# CRC circuit question

#### promach

How to arrive at this CRC circuit (CRC-3 polynomial divisor is 4'b1011) ?

I am bit confused...

#### wwfeldman

i'm not sure i follow - the diagram looks opposite the description
that is, the description "flows" from left to right, but the schematic "flows" from right to left

S is the input to the flip flop
Q is the output, and the triangle is the clock input
the data input goes into the leftmost XOR
as there are only three FF, this is a 3 bit LFSR, so the 4'b1011 isn't clear

since it looks like a 3 bit device, the equation (feedback polynomial) is
x^3 + x^2 + 1, which looks like your 1011, with the order increasing (1 + x^2 +x^3)
the 0 is the missing x term
look at the section in the wiki article on "Some polynomials for maximal LFSRs"

your device looks like a Galois LFSR

#### promach

the description "flows" from left to right, but the schematic "flows" from right to left

#### wwfeldman

"the input bits are shifted into the very left xor gate. the MSB (the leftmost bit) of each byte is shifted in first. "
"Each flip flop represents a single CRC output bit. The leftmost flip flop is the MSB or the CRC."
comparing this to the schematic:
the input bits come in the little vertical line near the "1" in the leftmost flip flop.

the output of that gate then goes to the far right flip flop as an input. it is shifted in first, and so is the MSB
but it is on the right in the drawing, not the left.
so when you take he output, the Q from the rightmost flip flop is the MSB
so there is some confusion about left and right.

Last edited by a moderator:

#### promach

Looking at input BITSTRB; // Current bit valid (Clock) ,

Can I say that if the input message is of 32-bits length long, the whole CRC-3 process will only finish after 32 clock cycles ?
The draft verilog code together with testbench is located here at this link

#### wwfeldman

as far as i know, you can start and stop the process where you like
as long as you do it the same way each time you look at the same signal

you have a 3 bit CRC with at most 8 states
it is possible, since your data stream is 32 bits long, that two different data streams can yield the same CRC
I suggest you use a CRC with at least 5 bits, preferably more, to avoid that specific issue

#### wwfeldman

what is the purpose of the CRC?

and i may have been wrong about the number of bits you need

#### promach

my input message is of 12-bits long.
++++++++++
● **Assignment 1**
Sum up the CRC circuit thread in two sentences.
● **Assignment 2**
In the CRC circuit thread, how many states can a 3-bit CRC have at most?
● **Assignment 3**
Reproduce everything in the CRC circuit thread from "S is the input" down to "(1 + x^2 +x^3)".

● **Input data**
++++++++++
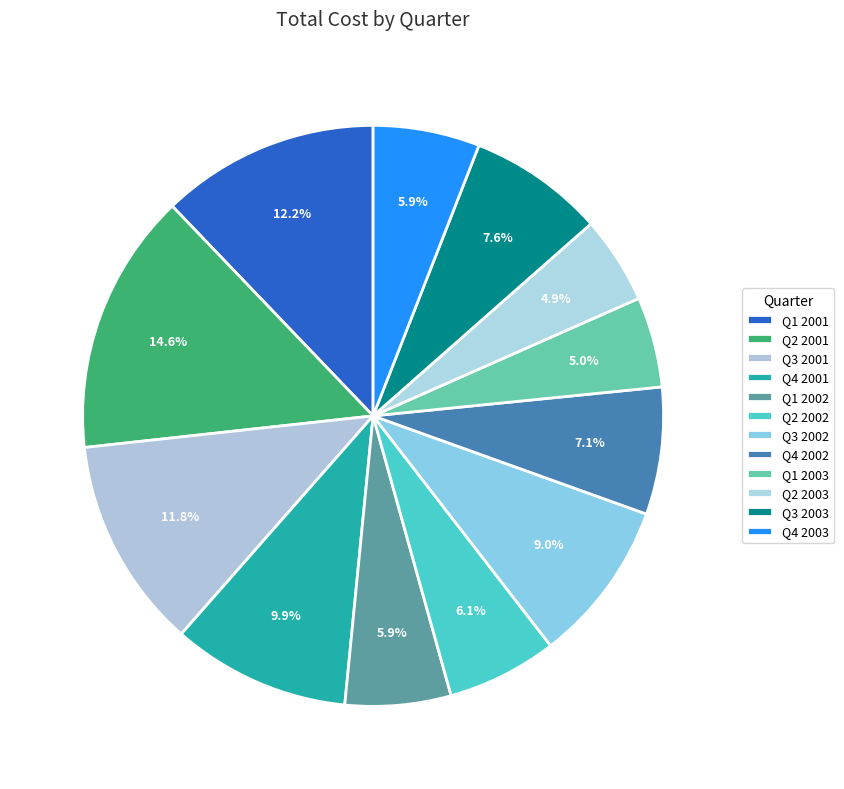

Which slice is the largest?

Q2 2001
++++++++++
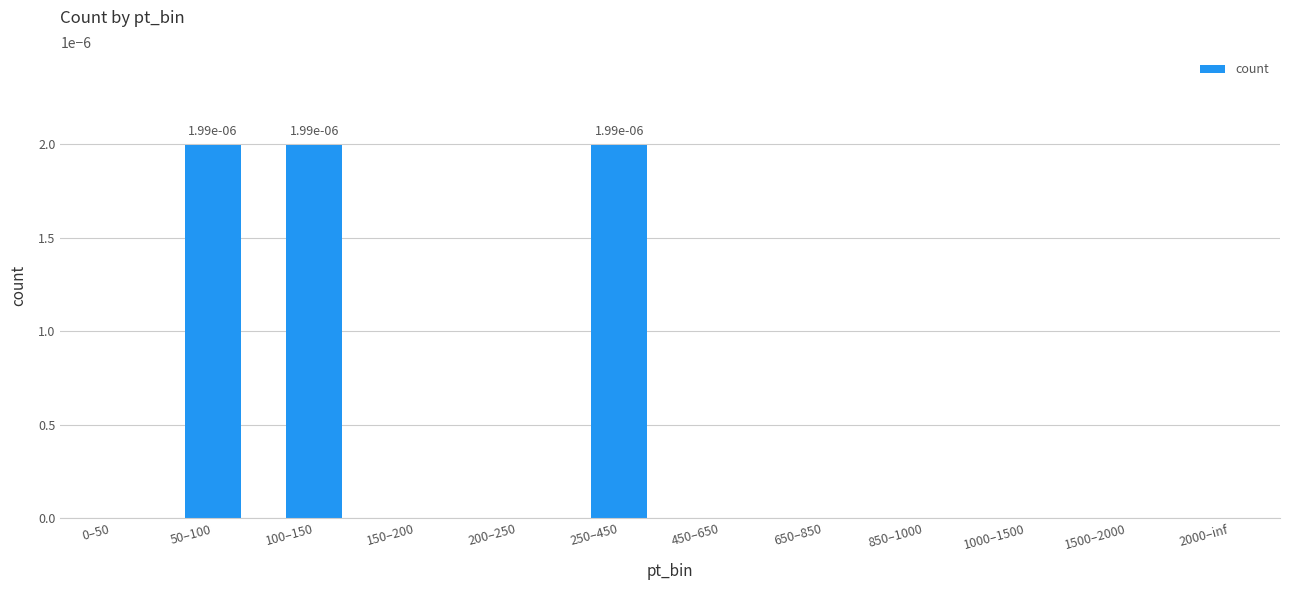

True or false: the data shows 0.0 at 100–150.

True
++++++++++
● **Problem solution 1**
Asked how to arrive at a CRC-3 circuit with divisor 4'b1011, wwfeldman explains that its three flip flops make it a 3-bit LFSR with feedback polynomial x^3 + x^2 + 1, likely a Galois LFSR, whose schematic flows right to left while the description flows left to right. wwfeldman also warns that a 3-bit CRC has at most 8 states, so two different 32-bit data streams could yield the same CRC, and suggests using a CRC of at least 5 bits.

● **Problem solution 2**
At most 8 states.

● **Problem solution 3**
S is the input to the flip flop
Q is the output, and the triangle is the clock input
the data input goes into the leftmost XOR
as there are only three FF, this is a 3 bit LFSR, so the 4'b1011 isn't clear

since it looks like a 3 bit device, the equation (feedback polynomial) is
x^3 + x^2 + 1, which looks like your 1011, with the order increasing (1 + x^2 +x^3)